→ Exercise goal: Among the entries that follow, how many lines contain the word "pains"? Give the number alone.

── Given data ──

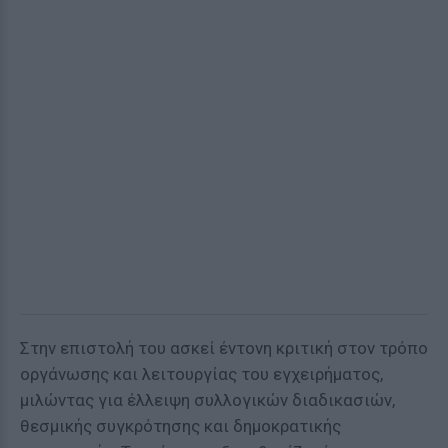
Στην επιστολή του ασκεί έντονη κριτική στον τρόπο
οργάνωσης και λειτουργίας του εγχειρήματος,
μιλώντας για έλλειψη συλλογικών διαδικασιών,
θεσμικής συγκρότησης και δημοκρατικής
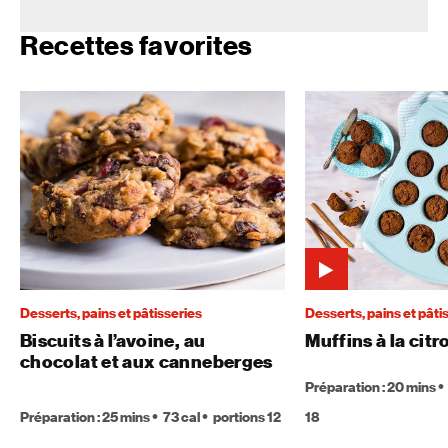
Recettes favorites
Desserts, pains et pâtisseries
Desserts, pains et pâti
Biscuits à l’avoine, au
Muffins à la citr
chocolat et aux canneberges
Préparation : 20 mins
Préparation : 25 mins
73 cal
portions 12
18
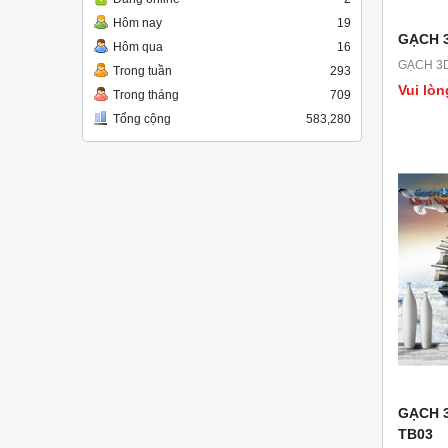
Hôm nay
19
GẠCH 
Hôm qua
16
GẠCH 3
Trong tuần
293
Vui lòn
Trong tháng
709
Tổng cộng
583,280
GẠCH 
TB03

───
── Given data ──

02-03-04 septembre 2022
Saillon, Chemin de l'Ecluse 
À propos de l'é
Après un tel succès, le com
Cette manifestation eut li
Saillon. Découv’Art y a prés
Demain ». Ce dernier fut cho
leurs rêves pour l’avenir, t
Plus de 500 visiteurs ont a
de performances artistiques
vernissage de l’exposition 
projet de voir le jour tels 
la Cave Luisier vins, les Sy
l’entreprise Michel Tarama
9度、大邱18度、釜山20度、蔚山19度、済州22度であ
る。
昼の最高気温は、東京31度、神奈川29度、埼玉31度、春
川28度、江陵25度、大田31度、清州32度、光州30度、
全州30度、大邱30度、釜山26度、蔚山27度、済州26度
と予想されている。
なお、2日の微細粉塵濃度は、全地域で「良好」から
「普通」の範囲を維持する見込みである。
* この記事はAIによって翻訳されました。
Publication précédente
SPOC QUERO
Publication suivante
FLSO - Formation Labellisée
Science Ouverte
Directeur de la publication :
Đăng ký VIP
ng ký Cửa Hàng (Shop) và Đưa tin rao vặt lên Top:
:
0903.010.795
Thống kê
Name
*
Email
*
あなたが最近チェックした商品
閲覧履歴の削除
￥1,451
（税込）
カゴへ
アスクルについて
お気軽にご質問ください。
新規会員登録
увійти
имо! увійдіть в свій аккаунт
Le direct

───

→ Exercise response: 2